Bill Ackman's misguided Harvard crusade
Bill Ackman
David Orrell/CNBC/NBCU Photo Bank/NBCUniversal via Getty Images; iStock; Insider

Like many on Wall Street, the billionaire investor Bill Ackman is full of rage, fear, and sadness over the brutal and terrifying terrorist attack that Hamas unleashed on Israel. But unlike his fellow titans of finance, the CEO of Pershing Square Capital Management — one of the world's most powerful hedge funds — has spent the last few days taking his feelings out on a small group of students at Harvard.

Earlier this week, after 30 student groups at the university signed a deranged statement that blamed the Israeli government for the attack, Ackman responded on X, formerly Twitter, by demanding that Harvard — his alma mater — release the names of the students involved in the organizations so that he and other Wall Street executives could refrain from hiring them. "The names of the signatories should be made public," Ackman fumed, "so their views are publicly known."

A slew of X users, responding to Ackman's post, wondered why a man with almost a million followers of the platform, a net worth over $3 billion, and what seems like plenty of time on his hands would use it to delve into campus politics as a bloody conflict unfolds thousands of miles away. Even Larry Summers, the former Treasury secretary and president of Harvard, said that Ackman was "getting a bit carried away." Asking for the names of students, he suggested, was "the stuff of Joe McCarthy."

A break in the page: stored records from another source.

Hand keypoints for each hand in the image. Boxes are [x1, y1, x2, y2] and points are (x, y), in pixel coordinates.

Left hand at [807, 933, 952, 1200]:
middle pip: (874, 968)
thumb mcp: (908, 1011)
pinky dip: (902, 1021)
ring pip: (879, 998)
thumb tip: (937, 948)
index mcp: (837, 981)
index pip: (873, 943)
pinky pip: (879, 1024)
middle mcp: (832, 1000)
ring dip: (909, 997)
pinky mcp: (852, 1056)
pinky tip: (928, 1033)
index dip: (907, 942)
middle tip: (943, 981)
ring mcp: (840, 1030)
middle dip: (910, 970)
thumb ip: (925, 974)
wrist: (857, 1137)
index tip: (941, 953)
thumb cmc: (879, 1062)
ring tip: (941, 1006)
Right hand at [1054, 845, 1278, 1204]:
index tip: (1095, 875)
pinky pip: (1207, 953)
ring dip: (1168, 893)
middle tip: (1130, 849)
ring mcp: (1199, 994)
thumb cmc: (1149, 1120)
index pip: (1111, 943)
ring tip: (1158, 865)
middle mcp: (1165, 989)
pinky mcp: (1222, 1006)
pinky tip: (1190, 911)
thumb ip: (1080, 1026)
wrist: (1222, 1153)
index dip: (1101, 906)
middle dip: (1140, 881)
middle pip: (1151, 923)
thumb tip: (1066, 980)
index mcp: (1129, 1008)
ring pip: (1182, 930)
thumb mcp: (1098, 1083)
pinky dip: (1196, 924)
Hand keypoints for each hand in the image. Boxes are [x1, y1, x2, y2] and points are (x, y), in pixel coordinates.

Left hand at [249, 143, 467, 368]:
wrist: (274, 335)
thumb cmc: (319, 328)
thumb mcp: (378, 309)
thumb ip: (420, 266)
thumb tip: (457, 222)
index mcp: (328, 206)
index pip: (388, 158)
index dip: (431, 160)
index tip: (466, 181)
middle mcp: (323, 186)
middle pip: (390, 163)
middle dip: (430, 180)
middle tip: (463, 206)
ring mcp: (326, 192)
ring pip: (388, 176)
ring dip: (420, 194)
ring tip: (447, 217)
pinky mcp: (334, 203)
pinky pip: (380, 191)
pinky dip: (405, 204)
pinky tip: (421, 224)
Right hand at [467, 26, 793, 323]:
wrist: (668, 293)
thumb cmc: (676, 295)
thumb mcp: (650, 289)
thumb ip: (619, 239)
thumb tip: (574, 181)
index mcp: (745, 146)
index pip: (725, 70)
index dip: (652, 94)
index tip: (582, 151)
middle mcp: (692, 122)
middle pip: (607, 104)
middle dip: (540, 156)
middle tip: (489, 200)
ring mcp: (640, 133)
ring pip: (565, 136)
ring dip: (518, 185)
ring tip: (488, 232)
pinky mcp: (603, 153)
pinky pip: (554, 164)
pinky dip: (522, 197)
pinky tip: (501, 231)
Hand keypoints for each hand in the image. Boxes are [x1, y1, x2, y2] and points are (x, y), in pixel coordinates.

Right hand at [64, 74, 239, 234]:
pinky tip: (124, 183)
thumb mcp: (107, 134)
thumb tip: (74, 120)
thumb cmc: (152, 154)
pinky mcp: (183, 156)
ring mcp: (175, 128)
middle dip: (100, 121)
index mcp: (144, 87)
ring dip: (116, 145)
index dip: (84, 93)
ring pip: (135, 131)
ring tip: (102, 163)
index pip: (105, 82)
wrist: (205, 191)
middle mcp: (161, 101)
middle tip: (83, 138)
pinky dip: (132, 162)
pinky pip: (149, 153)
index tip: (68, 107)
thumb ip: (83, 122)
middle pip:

Ackman, for his part, was unrepentant about his effort to dox a bunch of college students. "It is not harassment to seek to understand the character of the candidates that you are considering for employment," he declared.

Ackman is right — that's not called harassment. It's called an interview process, a task which his hedge fund is perfectly capable of performing and has done for years. If he wants to ask Pershing Square candidates what they did at Harvard, he's well within his rights to do so. He does not need to attempt to rule out unworthy candidates via social media.

There are plenty of other, less creepy ways for Ackman to express his frustration as a Harvard alumni. He could address the adults who make up the school's administration, pressing them to take a stance on the issue. He could ask to speak on campus, to offer his perspectives in an educational environment and engage with students who disagree with them. Or he could follow the example set by his fellow investor Mark Rowan, the CEO of Apollo Global Management, who threatened to withhold his financial support from his alma mater, the University of Pennsylvania, for what he sees as the school's failure to condemn Hamas.